There is an anecdote, often repeated when talking to locals, that in 1924 a steamboat, the SS Casino, became stranded along the coast after hitting a submerged reef. As a result, in order to save the vessel, the Skipper ordered the jettisoning of over 600 barrels and cases of beer and spirits, which in turn washed up onto the shoreline near where the road workers were deployed. Gleefully looting the cargo, the workers ended up going on what was reputed to be a two week long drinking binge or as it was more politely referred, a two week drinking break.

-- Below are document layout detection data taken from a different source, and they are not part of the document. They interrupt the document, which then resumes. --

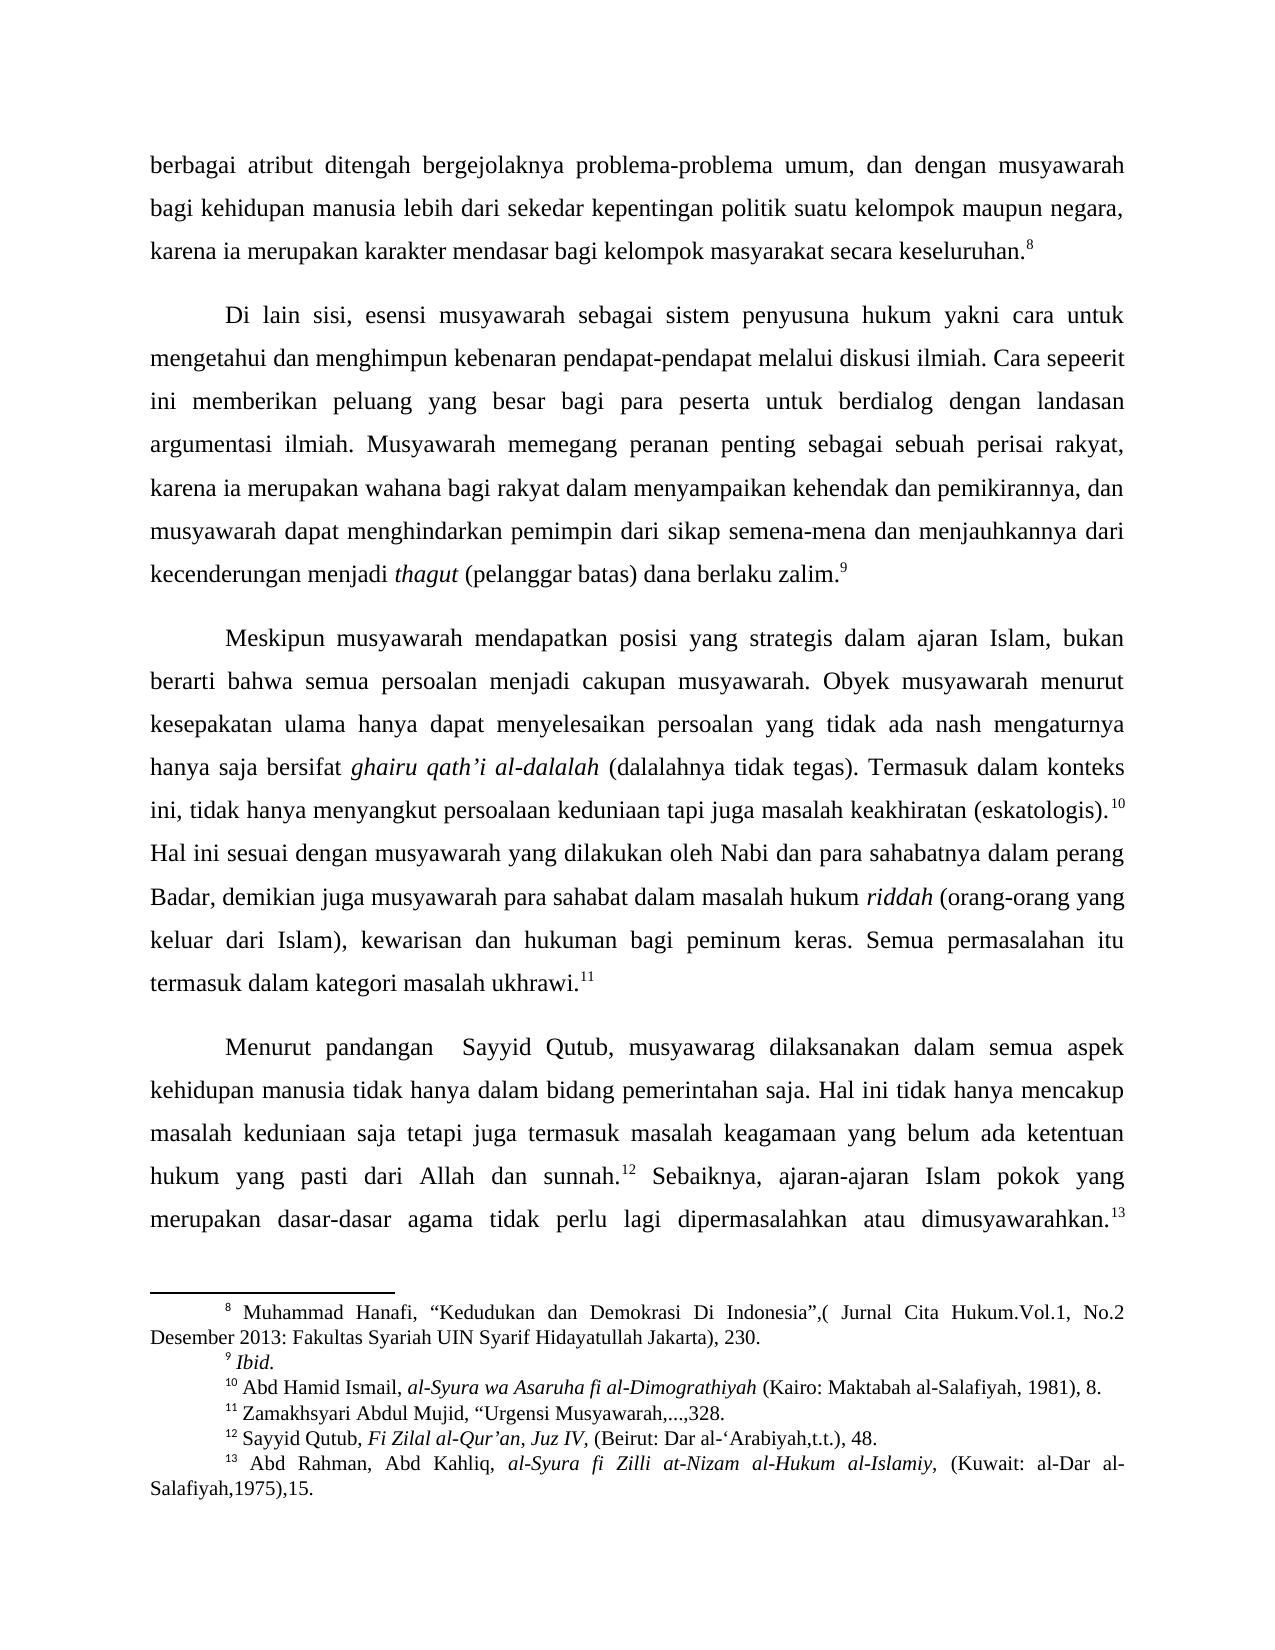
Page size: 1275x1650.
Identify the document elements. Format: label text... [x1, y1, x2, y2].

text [150, 1032, 1125, 1233]
text Meskipun musyawarah mendapatkan posisi yang strategis dalam ajaran Islam, bukan berarti bahwa semua persoalan menjadi cakupan musyawarah. Obyek musyawarah menurut kesepakatan ulama hanya dapat menyelesaikan persoalan yang tidak ada nash mengaturnya hanya saja bersifat ghairu qath’i al-dalalah (dalalahnya tidak tegas). Termasuk dalam konteks ini, tidak hanya menyangkut persoalaan keduniaan tapi juga masalah keakhiratan (eskatologis). Hal ini sesuai dengan musyawarah yang dilakukan oleh Nabi dan para sahabatnya dalam perang Badar, demikian juga musyawarah para sahabat dalam masalah hukum riddah (orang-orang yang keluar dari Islam), kewarisan dan hukuman bagi peminum keras. Semua permasalahan itu termasuk dalam kategori masalah ukhrawi. [150, 623, 1125, 997]
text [150, 150, 1125, 265]
text Di lain sisi, esensi musyawarah sebagai sistem penyusuna hukum yakni cara untuk mengetahui dan menghimpun kebenaran pendapat-pendapat melalui diskusi ilmiah. Cara sepeerit ini memberikan peluang yang besar bagi para peserta untuk berdialog dengan landasan argumentasi ilmiah. Musyawarah memegang peranan penting sebagai sebuah perisai rakyat, karena ia merupakan wahana bagi rakyat dalam menyampaikan kehendak dan pemikirannya, dan musyawarah dapat menghindarkan pemimpin dari sikap semena-mena dan menjauhkannya dari kecenderungan menjadi thagut (pelanggar batas) dana berlaku zalim. [150, 300, 1125, 588]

The road opened in two sections. The first being Lorne through to Apollo Bay in 1922. The final section from Apollo Bay to then Warrnambool was completed by 1932. Additional sections at either end have been formally added making up the 270 kilometre/168 mile length. Initially the road was narrower than what it is today with barely room for two vehicles to pass and most of the road was compacted dirt. Though today it is well signposted, fully sealed, albeit with two narrow lanes, some parking bays and passing loops. Numerous landslips, rockfalls, water and storm damage have occurred of the years and continue to do so causing (at times) lengthy closures. Bush fires that have swept down from the Otway Ranges have also closed the road and ravaged coastal towns. The last killing fires occurred on Ash Wednesday, 16th February 1983, which practically destroyed the towns of Lorne and Aireys Inlet. Tragically, three people died in the district (Otway Ranges) with over 800 homes lost. Overall, the fires killed 75 across parts of Victoria and South Australia and razed 210,000 hectares/518,921 acres in the Otway Ranges region alone. Nowadays, little evidence of these devastating fires remains and the towns along the route of The Great Ocean Road are thriving as tourist destinations, especially in the summer months.

In the photo, you see a small section of the road taken from a famous vantage point called Teddys Lookout near Lorne. The view is to the south-west and you can see the type of terrain the road clings with Bass Strait (next stop Tasmania) on the left and the Otway Ranges hinterland on the right. Saint Georges River empties into the sea just below and it is this river that feeds Phantom Falls, which I hope to share a photo in the next day or two when I plod my way along the banks of this river. It is a fine location and I should think if I were a resident or Lorne it would be a place to become an outdoor office where I could indulge in cloudspotting and watching the seasons change. Next to the Lookout is Queens Park which offers good picnic spots and a number of steep walking tracks that flank up and down the near sheer cliff faces. During my visit, after a brisk uphill walk from Lorne of about a couple of kilometres, I was treated to masses of flowering clematis especially, along with wattles which are still in their magnificent bloom. Even some early starting native orchids - always a thrilling sight to me - have begun to reacquaint with the Sun from their winter quarters beneath the soil. I also noticed a number of small wallaby troops shyly scurrying about in the bush and of course there was an orchestra of birds namely honeyeaters, wrens and magpies. It would be an ideal location, I should think, for landscape painters, with its expansive views. Well worth a visit.